## WHAT YOU WILL DO
#1 Which figures for numbers of new homes does the blog post on turning retail areas into housing give? List each one.
#2 How would you put this sentence from the blog post on turning retail areas into housing into Spanish: "The pandemic and its subsequent lockdowns showed us that human beings need to interact with other human beings."
#3 Can you carry on the blog post about turning retail areas into housing, picking up after its final sentence?

Chichester town centre

The Savills Blog

Retail to residential: putting people at the centre of our urban spaces

Covid-19 has undoubtedly impacted the world around us, the built environment included. The truth is our towns and city centres were already changing. In 2020 these changes were accelerated. As the need for particular uses and businesses usually found in the heart of towns and cities reduces, opportunities arise to remodel and revitalise those places. What happens next matters.

While for some the pandemic meant a yearning for the countryside and more space, for many, it was the loss of human contact and loneliness that was the biggest detriment. The pandemic and its subsequent lockdowns showed us that human beings need to interact with other human beings. It is after all, what makes us human.

As we emerge from Covid-19, our town and city centres will be best placed to enable people to connect with others and create communities. The diagnosis for these places for when we 'Build Back Better' as per the Government’s post-Covid strategy? Homes. Lots of them.

The good news is that it’s already happening. By combining the retail boundaries of over 2,000 towns and cities across the UK, with data showing the delivery and planned delivery of housing, we can reveal how many homes are set to be delivered where the ‘retail core’ of towns and cities once stood.

In the five years to June 2020, over 36,000 new homes were built in the very heart of our towns and cities. That is set to be eclipsed with a total of 68,000 new homes currently under construction and a further 173,000 with planning consent. London unsurprisingly dominates recent delivery, particularly for private sales. The North West however isn’t far behind.

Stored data

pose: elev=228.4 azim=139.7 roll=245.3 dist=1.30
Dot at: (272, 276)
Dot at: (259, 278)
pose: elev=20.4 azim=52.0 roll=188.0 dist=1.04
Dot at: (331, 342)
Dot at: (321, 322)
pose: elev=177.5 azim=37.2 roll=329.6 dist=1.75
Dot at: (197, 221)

## PER-TASK OUTPUTS
#1
- Over 36,000 new homes built in the heart of towns and cities in the five years to June 2020
- 68,000 new homes currently under construction
- A further 173,000 homes with planning consent

#2 La pandemia y los confinamientos que le siguieron nos mostraron que los seres humanos necesitan relacionarse con otros seres humanos.

#3
Build to Rent has helped bring forward much-needed new homes, particularly in places like Manchester. The sector is particularly suited to city centre living. In fact 27 per cent of all build-to-rent completions over the past five years have come from town and city centres. For new build sales, the equivalent figure is just 4 per cent. Manchester is leading the way when it comes to build to rent. Other emerging hotspots include Birmingham, Glasgow and Leeds.

Through creating vibrant places for people to live where there is a wide mix of uses such as offices, schools, nurseries, doctors surgeries, on top of the usual coffee shops, barbers, bars and restaurants, alongside viable retail, people can connect with others.

But it is not just the big cities which will see new homes built in the centre. Yes it is most visible and prominent in places like Manchester and London, but the data shows smaller towns will also be delivering lots more housing in the very heart of their communities.

Whether it’s Aberdeen or Chichester, Newport or Barnsley, towns and cities up and down the country all have one thing in common. Their town centres are the heart and soul of their communities. What matters is what happens next.